## Requirement
From the records below, please repeat exactly the line that has "G04 Created by KiCad (PCBNEW (5.1.10)-1)", the line that has "X117050000Y-58900000D01*", and every line between them, and nothing else.

## Available data
= Beginning of Section =
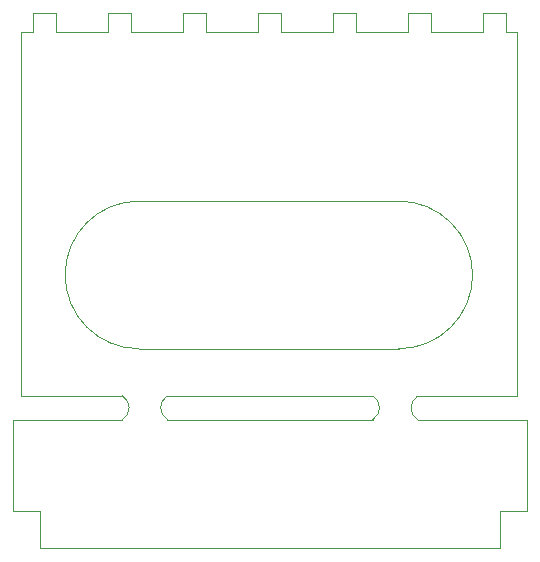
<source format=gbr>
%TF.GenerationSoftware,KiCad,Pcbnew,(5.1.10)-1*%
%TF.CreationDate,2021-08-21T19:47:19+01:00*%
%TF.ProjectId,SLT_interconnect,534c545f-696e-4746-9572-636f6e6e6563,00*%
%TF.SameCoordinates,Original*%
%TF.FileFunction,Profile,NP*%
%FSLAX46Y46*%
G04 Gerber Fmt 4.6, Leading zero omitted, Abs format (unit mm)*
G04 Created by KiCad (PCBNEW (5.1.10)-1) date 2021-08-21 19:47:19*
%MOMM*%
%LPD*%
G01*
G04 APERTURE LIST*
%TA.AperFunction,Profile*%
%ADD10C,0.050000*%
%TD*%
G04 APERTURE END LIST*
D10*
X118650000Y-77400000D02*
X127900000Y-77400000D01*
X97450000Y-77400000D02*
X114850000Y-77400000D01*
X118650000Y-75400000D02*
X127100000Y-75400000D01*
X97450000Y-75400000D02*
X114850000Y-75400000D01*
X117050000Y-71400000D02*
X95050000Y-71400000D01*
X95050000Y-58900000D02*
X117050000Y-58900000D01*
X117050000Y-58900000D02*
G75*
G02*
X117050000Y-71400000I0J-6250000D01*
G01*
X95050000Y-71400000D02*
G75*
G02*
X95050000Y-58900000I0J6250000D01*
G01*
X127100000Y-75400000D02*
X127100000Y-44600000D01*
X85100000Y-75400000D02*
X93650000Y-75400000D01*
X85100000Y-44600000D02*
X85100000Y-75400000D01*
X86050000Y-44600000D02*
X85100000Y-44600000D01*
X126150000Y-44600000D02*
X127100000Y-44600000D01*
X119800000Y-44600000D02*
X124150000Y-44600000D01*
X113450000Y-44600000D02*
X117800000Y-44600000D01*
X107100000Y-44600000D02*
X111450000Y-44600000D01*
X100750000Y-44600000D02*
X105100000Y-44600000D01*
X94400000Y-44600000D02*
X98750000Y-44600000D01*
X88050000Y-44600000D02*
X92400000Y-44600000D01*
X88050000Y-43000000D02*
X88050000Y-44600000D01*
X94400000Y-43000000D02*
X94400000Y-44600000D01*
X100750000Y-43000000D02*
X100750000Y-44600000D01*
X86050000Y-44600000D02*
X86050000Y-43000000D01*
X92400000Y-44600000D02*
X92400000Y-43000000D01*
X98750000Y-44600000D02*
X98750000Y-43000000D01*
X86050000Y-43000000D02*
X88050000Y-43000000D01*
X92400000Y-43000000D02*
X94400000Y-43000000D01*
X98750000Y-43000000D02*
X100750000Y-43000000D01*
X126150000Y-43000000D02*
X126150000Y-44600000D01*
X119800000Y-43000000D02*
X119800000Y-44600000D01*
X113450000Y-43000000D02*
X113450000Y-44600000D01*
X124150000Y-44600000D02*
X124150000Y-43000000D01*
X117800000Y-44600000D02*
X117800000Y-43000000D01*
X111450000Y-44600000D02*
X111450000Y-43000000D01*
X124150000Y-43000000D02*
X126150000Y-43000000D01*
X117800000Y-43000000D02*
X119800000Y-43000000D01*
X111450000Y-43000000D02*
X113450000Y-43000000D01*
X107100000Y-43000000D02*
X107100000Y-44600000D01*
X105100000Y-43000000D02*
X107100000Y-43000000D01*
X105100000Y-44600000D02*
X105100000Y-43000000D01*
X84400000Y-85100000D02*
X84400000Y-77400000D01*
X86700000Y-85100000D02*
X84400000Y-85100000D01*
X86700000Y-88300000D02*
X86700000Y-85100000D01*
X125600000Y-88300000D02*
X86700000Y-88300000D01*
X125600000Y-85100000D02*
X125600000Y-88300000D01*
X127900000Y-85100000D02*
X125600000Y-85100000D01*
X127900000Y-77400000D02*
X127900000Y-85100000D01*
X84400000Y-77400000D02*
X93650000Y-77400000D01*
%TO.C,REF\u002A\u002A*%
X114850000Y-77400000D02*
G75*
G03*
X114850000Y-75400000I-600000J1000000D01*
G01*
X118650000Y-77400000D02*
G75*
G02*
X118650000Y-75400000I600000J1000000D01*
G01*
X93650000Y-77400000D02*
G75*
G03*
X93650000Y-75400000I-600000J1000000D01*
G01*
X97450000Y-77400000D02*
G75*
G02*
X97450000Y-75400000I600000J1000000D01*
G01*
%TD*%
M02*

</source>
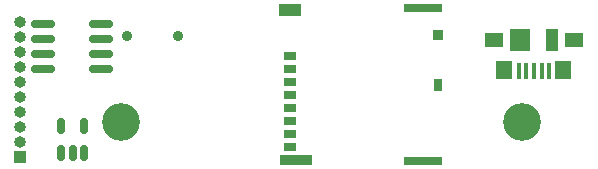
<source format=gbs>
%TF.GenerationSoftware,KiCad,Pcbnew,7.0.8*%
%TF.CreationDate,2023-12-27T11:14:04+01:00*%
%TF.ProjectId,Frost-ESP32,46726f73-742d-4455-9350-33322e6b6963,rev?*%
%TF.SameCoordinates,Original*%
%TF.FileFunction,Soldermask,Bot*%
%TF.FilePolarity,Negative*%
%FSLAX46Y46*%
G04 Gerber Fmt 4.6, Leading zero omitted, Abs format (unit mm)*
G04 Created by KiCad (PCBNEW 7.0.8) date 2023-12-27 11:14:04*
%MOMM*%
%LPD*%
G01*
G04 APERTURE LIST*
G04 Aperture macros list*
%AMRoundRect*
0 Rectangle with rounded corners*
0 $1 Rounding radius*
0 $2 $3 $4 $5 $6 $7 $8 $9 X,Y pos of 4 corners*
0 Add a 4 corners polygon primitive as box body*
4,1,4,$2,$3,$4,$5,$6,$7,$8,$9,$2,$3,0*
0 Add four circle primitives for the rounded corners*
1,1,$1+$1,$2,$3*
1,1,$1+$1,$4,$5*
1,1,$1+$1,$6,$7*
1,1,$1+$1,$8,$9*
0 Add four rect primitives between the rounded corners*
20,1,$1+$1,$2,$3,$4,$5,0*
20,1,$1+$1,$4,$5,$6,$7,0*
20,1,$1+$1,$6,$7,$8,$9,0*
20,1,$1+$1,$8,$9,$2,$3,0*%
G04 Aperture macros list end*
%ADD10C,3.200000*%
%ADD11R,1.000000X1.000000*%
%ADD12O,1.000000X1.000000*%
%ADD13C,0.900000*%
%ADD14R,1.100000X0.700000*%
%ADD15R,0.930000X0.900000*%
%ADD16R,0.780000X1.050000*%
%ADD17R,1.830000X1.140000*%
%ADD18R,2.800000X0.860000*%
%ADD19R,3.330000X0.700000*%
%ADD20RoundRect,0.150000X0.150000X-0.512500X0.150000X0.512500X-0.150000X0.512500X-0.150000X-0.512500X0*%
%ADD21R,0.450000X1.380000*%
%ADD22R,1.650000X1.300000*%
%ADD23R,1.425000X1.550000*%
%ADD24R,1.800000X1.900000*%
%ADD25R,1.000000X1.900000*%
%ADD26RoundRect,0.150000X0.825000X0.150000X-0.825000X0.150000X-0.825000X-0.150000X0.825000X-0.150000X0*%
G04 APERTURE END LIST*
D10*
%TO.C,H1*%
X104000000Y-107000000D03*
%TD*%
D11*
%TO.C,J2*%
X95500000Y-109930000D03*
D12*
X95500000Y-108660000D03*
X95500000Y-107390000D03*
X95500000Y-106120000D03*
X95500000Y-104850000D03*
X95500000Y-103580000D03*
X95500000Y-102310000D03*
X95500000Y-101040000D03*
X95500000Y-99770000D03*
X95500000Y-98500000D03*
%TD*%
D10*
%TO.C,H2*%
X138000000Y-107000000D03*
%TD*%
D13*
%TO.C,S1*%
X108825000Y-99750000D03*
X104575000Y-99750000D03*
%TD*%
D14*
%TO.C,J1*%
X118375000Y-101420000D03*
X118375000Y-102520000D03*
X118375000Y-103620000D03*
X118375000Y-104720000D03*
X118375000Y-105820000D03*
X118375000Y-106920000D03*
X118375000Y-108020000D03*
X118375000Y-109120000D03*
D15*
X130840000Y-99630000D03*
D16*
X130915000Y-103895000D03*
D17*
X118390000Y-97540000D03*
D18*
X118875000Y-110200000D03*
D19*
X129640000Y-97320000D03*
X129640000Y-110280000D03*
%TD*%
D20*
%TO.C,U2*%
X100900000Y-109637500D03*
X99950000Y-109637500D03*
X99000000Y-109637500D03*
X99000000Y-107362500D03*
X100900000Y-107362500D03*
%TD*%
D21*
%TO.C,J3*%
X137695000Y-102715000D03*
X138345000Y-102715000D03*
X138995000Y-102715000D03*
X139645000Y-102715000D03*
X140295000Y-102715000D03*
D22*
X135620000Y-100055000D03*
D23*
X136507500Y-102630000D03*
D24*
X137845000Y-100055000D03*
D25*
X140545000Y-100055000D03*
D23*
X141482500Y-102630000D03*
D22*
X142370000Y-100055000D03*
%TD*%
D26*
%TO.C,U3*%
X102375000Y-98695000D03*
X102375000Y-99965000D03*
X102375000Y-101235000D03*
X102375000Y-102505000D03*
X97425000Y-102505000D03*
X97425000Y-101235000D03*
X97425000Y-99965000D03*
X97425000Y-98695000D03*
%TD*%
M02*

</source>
= End of Section =
## Finished exercise
G04 Created by KiCad (PCBNEW (5.1.10)-1) date 2021-08-21 19:47:19*
%MOMM*%
%LPD*%
G01*
G04 APERTURE LIST*
%TA.AperFunction,Profile*%
%ADD10C,0.050000*%
%TD*%
G04 APERTURE END LIST*
D10*
X118650000Y-77400000D02*
X127900000Y-77400000D01*
X97450000Y-77400000D02*
X114850000Y-77400000D01*
X118650000Y-75400000D02*
X127100000Y-75400000D01*
X97450000Y-75400000D02*
X114850000Y-75400000D01*
X117050000Y-71400000D02*
X95050000Y-71400000D01*
X95050000Y-58900000D02*
X117050000Y-58900000D01*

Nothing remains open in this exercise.